Les facteurs génétiques ne peuvent expliquer à eux seuls la survenue des maladies inflammatoires chroniques de l’intestin qui touchent près de 20 millions de personnes dans le monde. Le carboxyméthylcellulose, un additif alimentaire, aussi désigné par E466 est fortement soupçonné d’être à l’origine l’inflammation de l’intestin et d’en modifier le microbiote intestinal. Cette gomme de cellulose est utilisée dans l’industrie agro-alimentaire.

Microbiote : les recherches de plus en plus poussées

Face à la prévalence importante des maladies inflammatoires chroniques de l’intestin, comme la maladie de Crohn, la recherche avance pour mieux identifier les facteurs de risque de ces pathologies et ainsi améliorer la prise en charge des patients. Des scientifiques à l’Institut Cochin , dirigés par le chercheur Inserm Benoît Chassaing, avaient montré chez la souris que la présence d’émulsifiants alimentaires dans de nombreux plats transformés pouvait favoriser l’inflammation au niveau intestinal.

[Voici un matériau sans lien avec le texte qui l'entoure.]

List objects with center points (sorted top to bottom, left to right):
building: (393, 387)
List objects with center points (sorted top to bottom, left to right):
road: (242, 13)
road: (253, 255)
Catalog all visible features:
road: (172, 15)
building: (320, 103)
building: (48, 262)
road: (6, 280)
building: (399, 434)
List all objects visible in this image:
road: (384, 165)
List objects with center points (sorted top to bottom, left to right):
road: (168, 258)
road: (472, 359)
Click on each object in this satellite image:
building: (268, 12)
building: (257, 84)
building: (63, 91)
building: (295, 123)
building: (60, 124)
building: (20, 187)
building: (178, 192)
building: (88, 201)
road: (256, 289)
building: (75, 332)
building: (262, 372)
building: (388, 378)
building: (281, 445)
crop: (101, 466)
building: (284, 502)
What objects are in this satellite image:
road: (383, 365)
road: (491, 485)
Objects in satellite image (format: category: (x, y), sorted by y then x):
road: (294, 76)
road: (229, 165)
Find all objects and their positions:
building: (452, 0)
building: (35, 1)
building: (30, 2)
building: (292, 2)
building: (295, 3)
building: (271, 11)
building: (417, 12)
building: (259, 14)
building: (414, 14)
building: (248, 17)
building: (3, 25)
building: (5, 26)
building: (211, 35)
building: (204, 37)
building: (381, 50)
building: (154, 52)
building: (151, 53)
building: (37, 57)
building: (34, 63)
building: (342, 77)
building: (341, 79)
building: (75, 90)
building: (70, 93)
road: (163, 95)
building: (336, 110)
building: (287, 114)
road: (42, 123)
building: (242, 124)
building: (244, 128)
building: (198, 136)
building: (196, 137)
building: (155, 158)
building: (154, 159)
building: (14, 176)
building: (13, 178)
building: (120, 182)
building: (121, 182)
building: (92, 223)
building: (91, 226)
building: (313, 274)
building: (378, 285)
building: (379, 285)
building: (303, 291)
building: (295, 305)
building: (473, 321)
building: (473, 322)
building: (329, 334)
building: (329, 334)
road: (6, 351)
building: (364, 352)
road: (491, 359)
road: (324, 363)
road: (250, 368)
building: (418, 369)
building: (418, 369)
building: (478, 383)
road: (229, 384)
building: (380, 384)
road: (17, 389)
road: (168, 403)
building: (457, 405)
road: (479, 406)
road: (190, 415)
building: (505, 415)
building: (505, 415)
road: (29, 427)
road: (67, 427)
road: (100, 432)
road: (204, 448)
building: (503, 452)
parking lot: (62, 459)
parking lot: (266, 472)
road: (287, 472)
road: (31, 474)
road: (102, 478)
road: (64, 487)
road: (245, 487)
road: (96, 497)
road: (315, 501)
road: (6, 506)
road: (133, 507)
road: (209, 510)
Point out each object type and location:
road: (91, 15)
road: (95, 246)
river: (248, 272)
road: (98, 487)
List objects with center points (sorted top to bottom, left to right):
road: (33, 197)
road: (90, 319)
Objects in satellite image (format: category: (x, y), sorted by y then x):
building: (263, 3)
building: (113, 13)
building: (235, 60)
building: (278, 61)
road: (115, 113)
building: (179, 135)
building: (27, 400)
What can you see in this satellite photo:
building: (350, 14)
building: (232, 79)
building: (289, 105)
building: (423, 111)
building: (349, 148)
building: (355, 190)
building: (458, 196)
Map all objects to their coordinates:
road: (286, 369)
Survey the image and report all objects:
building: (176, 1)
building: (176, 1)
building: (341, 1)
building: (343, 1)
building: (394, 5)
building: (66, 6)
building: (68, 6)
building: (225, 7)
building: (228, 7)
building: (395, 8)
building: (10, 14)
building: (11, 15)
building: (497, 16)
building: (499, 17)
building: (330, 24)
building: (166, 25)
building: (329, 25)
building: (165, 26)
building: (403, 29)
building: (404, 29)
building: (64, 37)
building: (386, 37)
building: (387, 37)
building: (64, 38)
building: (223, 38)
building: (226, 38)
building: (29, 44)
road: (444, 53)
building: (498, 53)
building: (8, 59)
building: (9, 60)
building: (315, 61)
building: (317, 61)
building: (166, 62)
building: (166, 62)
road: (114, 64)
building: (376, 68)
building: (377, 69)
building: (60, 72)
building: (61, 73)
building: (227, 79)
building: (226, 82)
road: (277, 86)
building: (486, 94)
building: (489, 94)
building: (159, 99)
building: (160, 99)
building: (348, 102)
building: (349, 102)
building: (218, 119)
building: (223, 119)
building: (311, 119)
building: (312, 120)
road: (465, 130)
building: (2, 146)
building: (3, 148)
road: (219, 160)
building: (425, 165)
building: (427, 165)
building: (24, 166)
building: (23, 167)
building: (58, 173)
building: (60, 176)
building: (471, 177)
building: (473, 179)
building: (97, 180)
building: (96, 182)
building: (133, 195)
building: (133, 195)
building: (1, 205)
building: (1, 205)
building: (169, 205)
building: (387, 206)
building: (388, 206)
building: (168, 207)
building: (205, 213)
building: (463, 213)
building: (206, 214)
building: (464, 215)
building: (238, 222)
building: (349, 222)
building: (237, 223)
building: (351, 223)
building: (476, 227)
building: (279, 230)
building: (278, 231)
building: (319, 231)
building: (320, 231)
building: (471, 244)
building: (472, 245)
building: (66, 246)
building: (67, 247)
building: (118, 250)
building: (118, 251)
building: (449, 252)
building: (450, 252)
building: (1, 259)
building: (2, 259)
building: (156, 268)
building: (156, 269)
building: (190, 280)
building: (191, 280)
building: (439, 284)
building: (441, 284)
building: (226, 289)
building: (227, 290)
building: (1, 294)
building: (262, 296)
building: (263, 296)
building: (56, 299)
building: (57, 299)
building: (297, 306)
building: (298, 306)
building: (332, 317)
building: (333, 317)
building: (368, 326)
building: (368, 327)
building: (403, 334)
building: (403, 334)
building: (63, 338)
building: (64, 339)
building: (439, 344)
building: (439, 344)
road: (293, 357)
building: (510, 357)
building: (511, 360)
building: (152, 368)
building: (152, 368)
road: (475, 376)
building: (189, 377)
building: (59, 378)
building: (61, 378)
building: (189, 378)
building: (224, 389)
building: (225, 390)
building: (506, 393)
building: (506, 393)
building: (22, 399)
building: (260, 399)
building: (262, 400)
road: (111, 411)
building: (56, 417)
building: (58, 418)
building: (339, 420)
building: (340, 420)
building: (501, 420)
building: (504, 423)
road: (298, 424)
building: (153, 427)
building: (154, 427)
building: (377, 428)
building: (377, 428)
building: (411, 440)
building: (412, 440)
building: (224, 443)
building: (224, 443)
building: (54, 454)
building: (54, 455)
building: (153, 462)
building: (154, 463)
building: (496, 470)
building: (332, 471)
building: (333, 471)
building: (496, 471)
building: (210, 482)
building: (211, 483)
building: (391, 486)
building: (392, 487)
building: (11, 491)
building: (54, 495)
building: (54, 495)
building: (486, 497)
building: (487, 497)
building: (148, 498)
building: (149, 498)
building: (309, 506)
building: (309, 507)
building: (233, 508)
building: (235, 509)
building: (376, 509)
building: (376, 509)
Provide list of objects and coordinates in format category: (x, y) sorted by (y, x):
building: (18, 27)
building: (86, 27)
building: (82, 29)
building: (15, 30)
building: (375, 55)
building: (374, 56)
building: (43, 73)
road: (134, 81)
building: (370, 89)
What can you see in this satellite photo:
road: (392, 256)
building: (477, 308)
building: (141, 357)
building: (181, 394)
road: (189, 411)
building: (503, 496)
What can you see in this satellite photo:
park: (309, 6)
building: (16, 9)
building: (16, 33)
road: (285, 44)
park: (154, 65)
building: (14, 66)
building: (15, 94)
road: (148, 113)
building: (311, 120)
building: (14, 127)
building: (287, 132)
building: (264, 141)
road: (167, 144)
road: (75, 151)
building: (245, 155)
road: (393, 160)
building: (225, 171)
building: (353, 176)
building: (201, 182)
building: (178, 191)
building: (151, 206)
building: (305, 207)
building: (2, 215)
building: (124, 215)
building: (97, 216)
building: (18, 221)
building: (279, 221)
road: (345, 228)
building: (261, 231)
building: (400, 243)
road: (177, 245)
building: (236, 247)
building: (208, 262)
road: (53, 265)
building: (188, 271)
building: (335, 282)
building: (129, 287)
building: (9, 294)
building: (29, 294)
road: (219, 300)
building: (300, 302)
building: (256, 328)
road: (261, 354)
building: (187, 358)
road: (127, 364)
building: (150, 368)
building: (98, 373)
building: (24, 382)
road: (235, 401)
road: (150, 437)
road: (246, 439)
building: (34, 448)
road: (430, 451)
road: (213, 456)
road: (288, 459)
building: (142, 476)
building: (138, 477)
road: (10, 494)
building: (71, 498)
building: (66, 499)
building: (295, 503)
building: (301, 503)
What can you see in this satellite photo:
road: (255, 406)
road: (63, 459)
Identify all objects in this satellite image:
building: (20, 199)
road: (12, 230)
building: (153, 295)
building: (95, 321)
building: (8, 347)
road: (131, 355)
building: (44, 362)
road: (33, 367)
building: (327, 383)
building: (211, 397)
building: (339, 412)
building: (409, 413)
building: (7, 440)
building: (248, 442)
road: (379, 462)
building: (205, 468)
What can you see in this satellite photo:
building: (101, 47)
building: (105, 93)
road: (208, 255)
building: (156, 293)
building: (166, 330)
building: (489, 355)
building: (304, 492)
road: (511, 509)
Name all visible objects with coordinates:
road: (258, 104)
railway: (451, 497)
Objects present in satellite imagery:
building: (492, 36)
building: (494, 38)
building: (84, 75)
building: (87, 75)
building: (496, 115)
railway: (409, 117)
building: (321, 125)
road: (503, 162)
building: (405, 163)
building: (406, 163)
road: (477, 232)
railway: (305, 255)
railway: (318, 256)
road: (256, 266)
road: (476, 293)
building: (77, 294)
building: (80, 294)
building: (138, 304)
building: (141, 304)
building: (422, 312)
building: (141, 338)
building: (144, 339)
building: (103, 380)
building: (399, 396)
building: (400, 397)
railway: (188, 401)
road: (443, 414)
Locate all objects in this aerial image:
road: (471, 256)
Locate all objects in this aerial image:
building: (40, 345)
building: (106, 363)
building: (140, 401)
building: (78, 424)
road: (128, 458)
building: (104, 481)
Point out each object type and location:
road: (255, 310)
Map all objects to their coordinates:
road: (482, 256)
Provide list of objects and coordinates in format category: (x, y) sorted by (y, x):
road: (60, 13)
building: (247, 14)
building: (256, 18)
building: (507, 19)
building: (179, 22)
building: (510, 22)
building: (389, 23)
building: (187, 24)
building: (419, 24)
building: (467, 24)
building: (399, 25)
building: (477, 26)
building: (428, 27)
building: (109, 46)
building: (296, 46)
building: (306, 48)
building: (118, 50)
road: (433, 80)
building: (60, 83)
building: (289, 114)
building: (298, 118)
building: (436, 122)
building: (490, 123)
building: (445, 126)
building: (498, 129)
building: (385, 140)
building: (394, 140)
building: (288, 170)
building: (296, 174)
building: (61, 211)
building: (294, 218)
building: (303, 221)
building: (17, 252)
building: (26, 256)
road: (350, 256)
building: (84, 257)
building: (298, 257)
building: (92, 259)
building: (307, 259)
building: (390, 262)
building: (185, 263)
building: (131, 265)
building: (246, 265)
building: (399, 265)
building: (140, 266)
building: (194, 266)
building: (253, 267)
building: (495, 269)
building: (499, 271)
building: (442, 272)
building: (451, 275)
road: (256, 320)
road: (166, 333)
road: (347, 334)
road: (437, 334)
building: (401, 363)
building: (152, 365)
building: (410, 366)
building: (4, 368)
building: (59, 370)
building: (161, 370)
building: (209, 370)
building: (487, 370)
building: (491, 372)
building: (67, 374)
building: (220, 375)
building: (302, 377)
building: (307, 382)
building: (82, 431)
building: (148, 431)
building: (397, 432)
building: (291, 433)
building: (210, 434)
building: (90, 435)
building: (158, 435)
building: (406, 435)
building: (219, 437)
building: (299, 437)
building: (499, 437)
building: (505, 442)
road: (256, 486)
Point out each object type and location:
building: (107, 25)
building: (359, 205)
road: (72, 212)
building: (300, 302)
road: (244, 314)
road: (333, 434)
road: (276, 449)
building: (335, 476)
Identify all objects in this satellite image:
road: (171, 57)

Dans une nouvelle étude, publiée dans Gastroenterology, la même équipe montre aujourd’hui chez des volontaires sains, que le carboxyméthylcellulose , un émulsifiant alimentaire largement utilisé, impacte l’environnement intestinal en altérant la composition du microbiote — le CMC est un additif alimentaire aussi désigné par E466 dans la liste des additifs notés sur les produits transformés.

La piste des facteurs environnementaux

C’est le cas du chercheur Inserm Benoît Chassaing et de son équipe à l’Institut Cochin qui s’intéressent à l’impact de l’alimentation – et plus spécifiquement au rôle de certains additifs alimentaires, comme les émulsifiants – sur le microbiote intestinal.

L’équipe a notamment étudié l’impact du carboxyméthylcellulose , un émulsifiant synthétique ajouté à de nombreux aliments transformés pour en améliorer la texture et prolonger leur durée de conservation. Des travaux menés sur des souris ont précédemment révélé que le CMC, ainsi que certains autres agents émulsifiants, altèrent la composition du microbiote intestinal et entraînent ainsi l’aggravation de nombreuses pathologies inflammatoires chroniques, telles que la colite, le syndrome métabolique et le cancer du côlon.

Quel est l’impact de cet additif alimentaire sur l’humain ?

Pour mener à bien cette étude clinique, les scientifiques ont recruté un petit groupe de volontaires sains. Les participants, logés sur le site de l’étude pendant toute sa durée, ont été divisés en deux groupes. L’un consommait un régime alimentaire strictement contrôlé et sans aucun additif, et l’autre un régime identique mais supplémenté par du CMC.

Au bout de deux semaines, les chercheurs et chercheuses ont observé que, chez les participants consommant du CMC, la composition en bactéries présentes dans l’intestin était modifiée, avec une diminution nette de la quantité de certaines espèces connues pour jouer un rôle bénéfique en santé humaine, tel que Faecalibacterium prausnitzii. De plus, les échantillons fécaux des participants recevant du CMC étaient très fortement appauvris pour de nombreux métabolites bénéfiques.

Comprendre les réponses hétérogènes

Si la consommation de CMC n’a entraîné aucune pathologie inflammatoire dans cette étude relativement courte, ces résultats confirment les données issues des études animales et suggèrent que la consommation à long terme de cet additif pourrait impacter négativement le microbiote intestinal et par conséquent favoriser les maladies inflammatoires chroniques ainsi que des dérégulations métaboliques chez l’humain.

« Nos résultats soulignent la nécessité d’études complémentaires sur cette classe d’additifs alimentaires, sur des échantillons plus larges et à plus long terme. Par ailleurs, nous souhaitons désormais mieux comprendre l’hétérogénéité des réponses au CMC entre les sujets. Pourquoi seulement certains individus développent des marqueurs inflammatoires à la suite de la consommation de ces additifs ? Certaines personnes sont-elles plus sensibles à certains additifs que d’autres ? Voici les questions auxquelles nous voulons répondre et pour lesquelles nous sommes en train de concevoir diverses approches », précise Benoît Chassaing.